_Study text:_
⟨
● Pennsylvania: On Monday, Pennsylvania’s Supreme Court released new congressional districts created by Stanford Prof. Nathaniel Persily to replace the state’s old, Republican-drawn boundaries, which were struck down as an illegal partisan gerrymander in violation of the state constitution’s guarantee of “free and equal” elections. These new lines will not only allow for much fairer elections, but they’ll also improve Democrats’ chances of taking back the House this November.
In ordering a new map, the court laid down particular nonpartisan criteria it wanted the legislature to follow: Any new districts should be both compact and limit the number of cities and counties split between districts. Republican legislative leaders refused to pass a new map of their own, though, so the court turned to Persily for guidance.
⟩
_Data provided:_
⟨
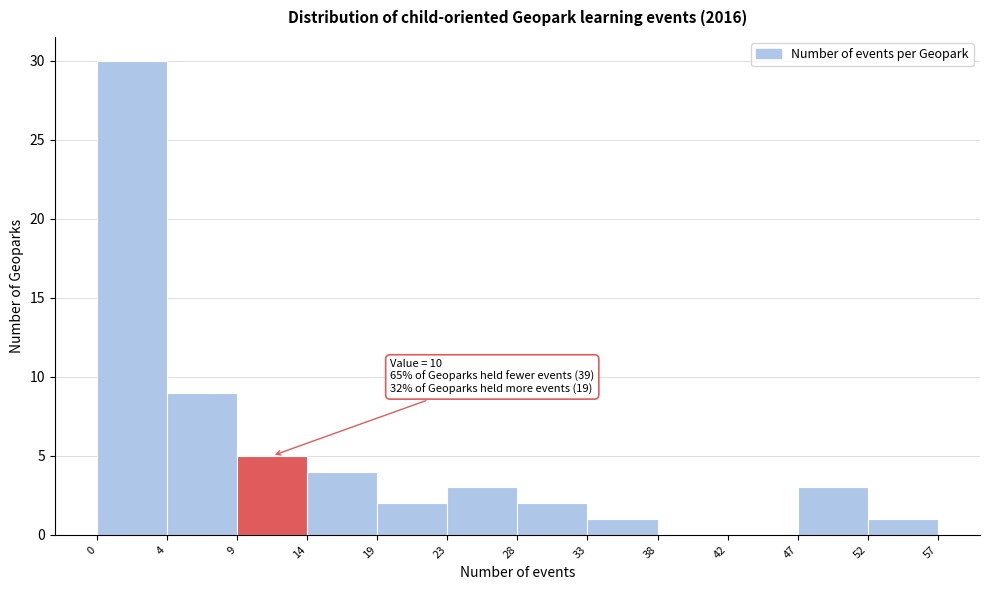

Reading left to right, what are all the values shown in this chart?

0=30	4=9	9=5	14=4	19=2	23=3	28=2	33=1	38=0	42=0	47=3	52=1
⟩
_Exercise aim:_
List every action that the Pennsylvania redistricting text directly attributes to Pennsylvania's Supreme Court.

_Result below:_
- Released new congressional districts created by Stanford Prof. Nathaniel Persily
- Ordered a new map
- Laid down nonpartisan criteria it wanted the legislature to follow
- Turned to Persily for guidance